** DATA FOR THE TASK follows **

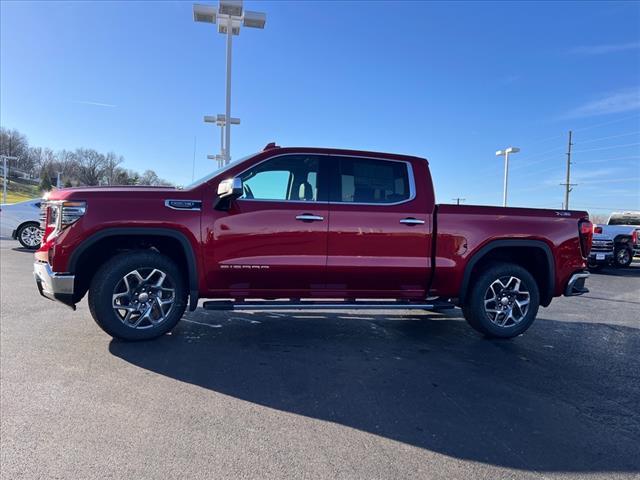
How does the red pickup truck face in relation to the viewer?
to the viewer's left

** End of DATA FOR THE TASK **
** DATA FOR THE TASK follows **

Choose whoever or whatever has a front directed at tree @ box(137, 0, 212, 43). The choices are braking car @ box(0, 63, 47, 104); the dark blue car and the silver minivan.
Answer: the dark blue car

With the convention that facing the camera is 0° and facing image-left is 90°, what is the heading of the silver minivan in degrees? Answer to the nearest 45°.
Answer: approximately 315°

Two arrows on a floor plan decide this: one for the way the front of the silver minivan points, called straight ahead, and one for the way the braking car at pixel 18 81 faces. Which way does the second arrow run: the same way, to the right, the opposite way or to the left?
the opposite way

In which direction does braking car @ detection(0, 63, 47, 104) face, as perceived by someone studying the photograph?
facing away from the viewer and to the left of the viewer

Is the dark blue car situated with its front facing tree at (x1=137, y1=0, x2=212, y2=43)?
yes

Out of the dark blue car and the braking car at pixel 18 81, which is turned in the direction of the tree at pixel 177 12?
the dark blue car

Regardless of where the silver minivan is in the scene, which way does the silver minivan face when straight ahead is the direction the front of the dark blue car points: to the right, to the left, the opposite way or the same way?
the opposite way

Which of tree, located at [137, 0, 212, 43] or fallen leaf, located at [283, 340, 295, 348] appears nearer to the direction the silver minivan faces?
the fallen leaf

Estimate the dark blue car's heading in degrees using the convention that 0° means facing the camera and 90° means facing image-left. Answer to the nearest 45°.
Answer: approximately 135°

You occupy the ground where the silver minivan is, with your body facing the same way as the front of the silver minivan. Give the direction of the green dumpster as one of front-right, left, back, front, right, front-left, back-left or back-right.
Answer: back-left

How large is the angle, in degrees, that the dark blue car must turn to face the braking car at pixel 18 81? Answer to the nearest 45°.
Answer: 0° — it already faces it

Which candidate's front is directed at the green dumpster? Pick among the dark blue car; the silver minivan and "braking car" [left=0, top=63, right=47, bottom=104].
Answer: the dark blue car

** End of DATA FOR THE TASK **
** DATA FOR THE TASK follows **

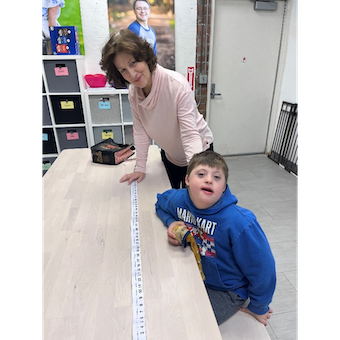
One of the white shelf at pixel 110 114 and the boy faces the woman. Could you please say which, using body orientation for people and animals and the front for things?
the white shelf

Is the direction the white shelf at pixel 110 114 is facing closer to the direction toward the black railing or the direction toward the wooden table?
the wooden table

** End of DATA FOR THE TASK **

Rewrite everything from the line containing "With the convention" down to the line containing "Answer: approximately 315°", substituting "orientation" for "heading" and leaving all else unchanged.

SOLUTION.
With the convention that facing the camera is 0° and facing image-left is 90°, what is the orientation of the silver minivan in degrees? Answer to the nearest 45°.
Answer: approximately 315°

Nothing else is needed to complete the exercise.